* _Work item_
The required output is every line from the beginning of the entries below through the line that includes "an immunohistochemistry micrograph", copied exactly.

* _Material for this exercise_
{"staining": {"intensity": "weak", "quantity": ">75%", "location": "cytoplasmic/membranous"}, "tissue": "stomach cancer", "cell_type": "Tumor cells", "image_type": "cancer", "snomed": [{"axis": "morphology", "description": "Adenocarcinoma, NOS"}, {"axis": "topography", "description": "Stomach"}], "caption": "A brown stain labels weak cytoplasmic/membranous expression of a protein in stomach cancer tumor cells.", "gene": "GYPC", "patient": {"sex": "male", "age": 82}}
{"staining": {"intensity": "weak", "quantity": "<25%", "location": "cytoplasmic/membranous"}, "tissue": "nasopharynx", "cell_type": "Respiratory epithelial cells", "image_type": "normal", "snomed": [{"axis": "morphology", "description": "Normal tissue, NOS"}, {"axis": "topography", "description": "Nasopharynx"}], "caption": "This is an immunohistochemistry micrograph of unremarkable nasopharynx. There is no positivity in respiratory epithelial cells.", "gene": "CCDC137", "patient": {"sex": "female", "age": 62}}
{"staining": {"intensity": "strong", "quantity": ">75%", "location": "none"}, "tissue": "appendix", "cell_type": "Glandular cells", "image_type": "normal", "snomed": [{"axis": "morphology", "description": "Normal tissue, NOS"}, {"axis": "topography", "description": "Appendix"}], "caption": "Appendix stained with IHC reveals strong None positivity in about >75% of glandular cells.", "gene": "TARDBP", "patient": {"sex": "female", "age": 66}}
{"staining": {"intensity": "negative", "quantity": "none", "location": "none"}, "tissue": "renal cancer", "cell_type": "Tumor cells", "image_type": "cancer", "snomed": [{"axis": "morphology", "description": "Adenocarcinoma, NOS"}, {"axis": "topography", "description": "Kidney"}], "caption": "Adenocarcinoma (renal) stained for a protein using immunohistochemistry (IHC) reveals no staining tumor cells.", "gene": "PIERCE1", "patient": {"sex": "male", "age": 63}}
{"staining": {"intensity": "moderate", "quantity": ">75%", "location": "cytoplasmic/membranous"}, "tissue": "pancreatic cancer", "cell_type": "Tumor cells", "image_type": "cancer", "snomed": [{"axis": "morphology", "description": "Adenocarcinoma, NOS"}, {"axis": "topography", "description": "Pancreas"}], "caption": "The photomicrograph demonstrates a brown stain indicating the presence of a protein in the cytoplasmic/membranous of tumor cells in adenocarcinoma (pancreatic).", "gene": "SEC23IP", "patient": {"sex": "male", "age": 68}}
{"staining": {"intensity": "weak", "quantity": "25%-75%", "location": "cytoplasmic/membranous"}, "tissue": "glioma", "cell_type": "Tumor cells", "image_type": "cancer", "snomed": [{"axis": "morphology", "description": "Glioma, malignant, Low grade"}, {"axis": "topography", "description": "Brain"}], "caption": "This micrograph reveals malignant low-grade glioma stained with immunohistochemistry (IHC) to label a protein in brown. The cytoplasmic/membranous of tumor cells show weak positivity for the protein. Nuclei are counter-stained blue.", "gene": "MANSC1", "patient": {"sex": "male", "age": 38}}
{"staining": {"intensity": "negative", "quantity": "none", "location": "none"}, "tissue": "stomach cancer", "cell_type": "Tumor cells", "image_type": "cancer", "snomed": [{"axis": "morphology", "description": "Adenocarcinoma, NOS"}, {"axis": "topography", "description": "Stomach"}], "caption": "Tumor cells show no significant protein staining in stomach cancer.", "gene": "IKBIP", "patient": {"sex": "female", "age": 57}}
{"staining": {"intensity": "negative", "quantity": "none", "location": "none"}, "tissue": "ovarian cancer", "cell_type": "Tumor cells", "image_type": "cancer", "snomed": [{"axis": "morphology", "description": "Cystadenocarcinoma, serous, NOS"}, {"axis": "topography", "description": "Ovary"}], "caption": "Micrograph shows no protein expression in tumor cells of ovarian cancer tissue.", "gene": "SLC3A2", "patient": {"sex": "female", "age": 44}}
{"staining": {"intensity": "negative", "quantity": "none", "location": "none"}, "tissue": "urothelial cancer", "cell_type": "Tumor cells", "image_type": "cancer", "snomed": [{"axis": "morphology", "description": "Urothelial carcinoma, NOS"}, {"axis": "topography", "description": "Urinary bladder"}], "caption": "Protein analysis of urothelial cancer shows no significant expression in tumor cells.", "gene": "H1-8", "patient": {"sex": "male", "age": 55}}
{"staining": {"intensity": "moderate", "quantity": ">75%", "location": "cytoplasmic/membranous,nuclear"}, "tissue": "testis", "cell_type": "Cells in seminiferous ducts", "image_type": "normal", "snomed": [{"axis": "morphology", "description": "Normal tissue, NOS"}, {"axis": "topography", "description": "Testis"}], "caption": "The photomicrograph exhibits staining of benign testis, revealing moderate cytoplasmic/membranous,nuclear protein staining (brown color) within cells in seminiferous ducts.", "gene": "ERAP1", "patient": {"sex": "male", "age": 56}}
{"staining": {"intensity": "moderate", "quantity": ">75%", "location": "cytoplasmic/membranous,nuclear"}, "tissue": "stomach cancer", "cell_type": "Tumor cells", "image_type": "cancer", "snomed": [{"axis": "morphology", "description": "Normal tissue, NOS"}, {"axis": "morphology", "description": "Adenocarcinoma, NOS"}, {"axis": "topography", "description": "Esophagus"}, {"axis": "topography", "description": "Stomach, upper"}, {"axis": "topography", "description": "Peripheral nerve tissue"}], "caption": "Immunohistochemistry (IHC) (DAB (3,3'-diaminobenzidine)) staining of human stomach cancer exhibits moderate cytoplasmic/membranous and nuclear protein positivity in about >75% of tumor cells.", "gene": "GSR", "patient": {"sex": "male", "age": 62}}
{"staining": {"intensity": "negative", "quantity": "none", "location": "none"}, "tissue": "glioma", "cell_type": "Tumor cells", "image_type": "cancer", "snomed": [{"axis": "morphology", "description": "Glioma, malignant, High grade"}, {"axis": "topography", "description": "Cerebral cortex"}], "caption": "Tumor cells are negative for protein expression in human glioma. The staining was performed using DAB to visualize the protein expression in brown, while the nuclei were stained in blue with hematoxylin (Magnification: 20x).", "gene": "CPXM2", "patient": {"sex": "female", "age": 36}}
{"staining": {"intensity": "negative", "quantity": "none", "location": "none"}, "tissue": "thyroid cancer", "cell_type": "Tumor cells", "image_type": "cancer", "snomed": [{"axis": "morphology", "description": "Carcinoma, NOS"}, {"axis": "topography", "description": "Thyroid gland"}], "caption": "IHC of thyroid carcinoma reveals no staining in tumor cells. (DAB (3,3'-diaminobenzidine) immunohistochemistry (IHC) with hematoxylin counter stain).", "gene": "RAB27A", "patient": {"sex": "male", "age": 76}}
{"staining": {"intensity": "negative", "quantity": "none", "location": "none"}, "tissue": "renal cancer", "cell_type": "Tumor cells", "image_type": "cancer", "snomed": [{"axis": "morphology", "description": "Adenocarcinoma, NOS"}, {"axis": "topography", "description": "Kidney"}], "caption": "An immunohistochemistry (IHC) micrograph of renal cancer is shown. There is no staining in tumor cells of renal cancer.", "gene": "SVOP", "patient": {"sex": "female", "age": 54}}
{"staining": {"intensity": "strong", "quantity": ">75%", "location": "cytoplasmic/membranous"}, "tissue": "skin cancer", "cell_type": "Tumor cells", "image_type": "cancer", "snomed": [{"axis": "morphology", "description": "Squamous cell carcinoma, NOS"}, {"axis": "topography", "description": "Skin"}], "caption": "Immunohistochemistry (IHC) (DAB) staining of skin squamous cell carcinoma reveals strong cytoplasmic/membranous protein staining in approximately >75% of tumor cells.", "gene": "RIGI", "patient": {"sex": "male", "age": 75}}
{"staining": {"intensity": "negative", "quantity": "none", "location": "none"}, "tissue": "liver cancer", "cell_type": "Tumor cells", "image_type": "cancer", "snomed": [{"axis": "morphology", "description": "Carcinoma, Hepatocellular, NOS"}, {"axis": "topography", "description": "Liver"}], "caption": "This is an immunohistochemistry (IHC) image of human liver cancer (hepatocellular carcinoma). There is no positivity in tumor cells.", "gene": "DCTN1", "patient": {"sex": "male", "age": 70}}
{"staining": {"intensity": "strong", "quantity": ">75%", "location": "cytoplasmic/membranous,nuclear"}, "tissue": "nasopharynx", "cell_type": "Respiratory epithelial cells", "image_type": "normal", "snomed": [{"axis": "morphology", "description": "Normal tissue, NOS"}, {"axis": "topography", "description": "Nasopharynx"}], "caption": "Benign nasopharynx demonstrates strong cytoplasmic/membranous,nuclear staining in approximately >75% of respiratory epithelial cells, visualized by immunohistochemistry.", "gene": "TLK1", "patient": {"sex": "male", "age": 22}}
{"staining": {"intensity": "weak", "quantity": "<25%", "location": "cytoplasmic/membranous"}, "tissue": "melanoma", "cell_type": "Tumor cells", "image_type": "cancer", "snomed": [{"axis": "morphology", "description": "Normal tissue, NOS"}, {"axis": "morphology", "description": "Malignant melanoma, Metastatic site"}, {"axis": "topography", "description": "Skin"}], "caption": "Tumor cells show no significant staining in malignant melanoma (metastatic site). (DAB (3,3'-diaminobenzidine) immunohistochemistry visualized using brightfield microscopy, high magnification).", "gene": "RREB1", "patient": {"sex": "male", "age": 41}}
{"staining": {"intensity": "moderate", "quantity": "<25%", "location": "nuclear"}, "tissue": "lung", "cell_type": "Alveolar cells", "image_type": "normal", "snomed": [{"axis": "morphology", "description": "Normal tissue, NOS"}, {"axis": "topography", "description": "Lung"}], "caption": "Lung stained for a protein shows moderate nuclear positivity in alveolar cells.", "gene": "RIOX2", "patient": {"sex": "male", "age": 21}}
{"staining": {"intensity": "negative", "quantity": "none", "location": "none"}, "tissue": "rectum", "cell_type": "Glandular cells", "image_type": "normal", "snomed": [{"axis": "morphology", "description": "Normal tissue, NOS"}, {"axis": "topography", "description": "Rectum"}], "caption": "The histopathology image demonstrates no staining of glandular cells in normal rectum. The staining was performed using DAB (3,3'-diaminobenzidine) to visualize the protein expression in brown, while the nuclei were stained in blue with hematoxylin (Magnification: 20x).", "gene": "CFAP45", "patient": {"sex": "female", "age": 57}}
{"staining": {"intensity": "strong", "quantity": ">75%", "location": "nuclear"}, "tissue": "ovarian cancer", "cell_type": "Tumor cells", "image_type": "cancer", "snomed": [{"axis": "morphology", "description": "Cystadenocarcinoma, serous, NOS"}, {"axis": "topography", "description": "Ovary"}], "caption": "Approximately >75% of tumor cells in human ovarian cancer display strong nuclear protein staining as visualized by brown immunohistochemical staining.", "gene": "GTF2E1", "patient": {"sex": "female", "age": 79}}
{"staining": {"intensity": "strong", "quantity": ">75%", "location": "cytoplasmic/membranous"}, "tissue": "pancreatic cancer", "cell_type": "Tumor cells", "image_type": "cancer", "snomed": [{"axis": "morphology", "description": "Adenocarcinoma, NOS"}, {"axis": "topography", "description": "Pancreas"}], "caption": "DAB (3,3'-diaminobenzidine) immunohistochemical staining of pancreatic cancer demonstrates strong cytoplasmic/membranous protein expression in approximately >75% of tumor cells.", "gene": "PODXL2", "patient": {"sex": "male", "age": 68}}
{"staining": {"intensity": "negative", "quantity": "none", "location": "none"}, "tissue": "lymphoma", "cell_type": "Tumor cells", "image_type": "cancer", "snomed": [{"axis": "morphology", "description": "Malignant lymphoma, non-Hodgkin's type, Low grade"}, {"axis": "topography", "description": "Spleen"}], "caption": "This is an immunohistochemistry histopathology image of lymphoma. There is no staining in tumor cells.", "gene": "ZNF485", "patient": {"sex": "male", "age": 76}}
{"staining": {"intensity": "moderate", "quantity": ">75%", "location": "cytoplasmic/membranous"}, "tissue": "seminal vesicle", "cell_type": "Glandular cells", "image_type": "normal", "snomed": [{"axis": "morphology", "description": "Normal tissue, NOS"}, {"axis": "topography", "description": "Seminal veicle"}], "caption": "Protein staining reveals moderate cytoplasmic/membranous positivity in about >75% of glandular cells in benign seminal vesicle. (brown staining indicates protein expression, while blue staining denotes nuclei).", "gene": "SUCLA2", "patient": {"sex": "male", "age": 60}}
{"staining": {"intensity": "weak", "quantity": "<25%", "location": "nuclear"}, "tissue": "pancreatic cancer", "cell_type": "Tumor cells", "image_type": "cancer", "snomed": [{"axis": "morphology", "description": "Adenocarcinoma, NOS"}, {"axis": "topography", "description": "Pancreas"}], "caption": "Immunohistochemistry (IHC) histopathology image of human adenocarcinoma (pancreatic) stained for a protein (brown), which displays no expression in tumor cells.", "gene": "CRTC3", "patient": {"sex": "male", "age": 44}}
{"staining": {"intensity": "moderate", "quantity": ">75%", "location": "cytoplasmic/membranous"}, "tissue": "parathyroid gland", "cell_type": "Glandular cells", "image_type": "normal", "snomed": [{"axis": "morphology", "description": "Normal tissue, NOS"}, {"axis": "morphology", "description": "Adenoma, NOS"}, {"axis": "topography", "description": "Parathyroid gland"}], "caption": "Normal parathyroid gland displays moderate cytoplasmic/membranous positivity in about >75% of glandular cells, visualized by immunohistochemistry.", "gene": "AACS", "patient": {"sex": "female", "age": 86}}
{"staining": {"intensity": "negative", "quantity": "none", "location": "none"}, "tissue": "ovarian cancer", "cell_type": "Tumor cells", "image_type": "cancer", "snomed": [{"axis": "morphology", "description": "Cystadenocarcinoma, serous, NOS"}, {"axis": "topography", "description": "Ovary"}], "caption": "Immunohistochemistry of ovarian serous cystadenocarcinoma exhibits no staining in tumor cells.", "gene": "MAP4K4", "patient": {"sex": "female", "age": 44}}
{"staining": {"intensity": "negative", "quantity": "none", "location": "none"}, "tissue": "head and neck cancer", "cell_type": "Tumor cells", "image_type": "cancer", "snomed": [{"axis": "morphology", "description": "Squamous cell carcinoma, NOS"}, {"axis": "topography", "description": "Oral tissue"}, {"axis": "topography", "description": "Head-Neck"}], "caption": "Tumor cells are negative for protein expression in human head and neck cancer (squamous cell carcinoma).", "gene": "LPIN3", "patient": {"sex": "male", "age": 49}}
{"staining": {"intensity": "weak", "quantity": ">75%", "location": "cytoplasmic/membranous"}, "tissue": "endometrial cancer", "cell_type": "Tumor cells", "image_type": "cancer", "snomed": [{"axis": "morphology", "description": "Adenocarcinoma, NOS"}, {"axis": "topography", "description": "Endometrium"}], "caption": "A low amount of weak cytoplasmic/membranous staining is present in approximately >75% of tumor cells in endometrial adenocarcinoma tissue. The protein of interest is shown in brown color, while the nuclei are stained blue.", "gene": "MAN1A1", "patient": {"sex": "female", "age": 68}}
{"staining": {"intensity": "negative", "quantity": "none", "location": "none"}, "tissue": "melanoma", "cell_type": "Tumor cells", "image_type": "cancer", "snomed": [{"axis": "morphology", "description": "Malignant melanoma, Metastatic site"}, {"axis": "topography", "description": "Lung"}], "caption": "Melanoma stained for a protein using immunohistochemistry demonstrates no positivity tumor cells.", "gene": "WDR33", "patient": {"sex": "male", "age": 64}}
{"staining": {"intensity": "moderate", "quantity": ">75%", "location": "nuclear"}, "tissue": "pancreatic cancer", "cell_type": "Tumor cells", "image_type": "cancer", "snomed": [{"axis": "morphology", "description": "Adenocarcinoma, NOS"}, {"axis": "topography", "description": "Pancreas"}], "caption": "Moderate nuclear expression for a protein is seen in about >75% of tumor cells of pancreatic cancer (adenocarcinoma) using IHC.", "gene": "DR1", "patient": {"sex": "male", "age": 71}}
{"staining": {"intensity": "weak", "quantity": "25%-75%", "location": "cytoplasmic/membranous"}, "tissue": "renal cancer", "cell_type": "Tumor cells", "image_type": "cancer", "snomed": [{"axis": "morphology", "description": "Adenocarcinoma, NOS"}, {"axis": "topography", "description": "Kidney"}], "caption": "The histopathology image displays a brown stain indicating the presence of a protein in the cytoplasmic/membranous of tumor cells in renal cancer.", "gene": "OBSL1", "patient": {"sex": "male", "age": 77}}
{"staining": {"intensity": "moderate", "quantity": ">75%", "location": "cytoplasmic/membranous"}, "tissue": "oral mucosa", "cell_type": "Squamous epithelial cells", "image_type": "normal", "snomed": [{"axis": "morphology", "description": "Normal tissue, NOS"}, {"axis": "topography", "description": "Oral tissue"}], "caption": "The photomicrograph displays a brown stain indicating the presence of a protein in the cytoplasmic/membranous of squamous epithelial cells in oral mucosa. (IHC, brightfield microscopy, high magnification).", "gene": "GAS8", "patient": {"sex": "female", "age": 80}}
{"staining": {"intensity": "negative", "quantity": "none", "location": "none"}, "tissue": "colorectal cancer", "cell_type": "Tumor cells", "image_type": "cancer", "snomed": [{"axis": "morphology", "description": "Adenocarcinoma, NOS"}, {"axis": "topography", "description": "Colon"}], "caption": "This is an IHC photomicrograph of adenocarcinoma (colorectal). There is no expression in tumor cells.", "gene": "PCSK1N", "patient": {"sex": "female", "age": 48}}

* _Response to the exercise_
{"staining": {"intensity": "weak", "quantity": ">75%", "location": "cytoplasmic/membranous"}, "tissue": "stomach cancer", "cell_type": "Tumor cells", "image_type": "cancer", "snomed": [{"axis": "morphology", "description": "Adenocarcinoma, NOS"}, {"axis": "topography", "description": "Stomach"}], "caption": "A brown stain labels weak cytoplasmic/membranous expression of a protein in stomach cancer tumor cells.", "gene": "GYPC", "patient": {"sex": "male", "age": 82}}
{"staining": {"intensity": "weak", "quantity": "<25%", "location": "cytoplasmic/membranous"}, "tissue": "nasopharynx", "cell_type": "Respiratory epithelial cells", "image_type": "normal", "snomed": [{"axis": "morphology", "description": "Normal tissue, NOS"}, {"axis": "topography", "description": "Nasopharynx"}], "caption": "This is an immunohistochemistry micrograph of unremarkable nasopharynx. There is no positivity in respiratory epithelial cells.", "gene": "CCDC137", "patient": {"sex": "female", "age": 62}}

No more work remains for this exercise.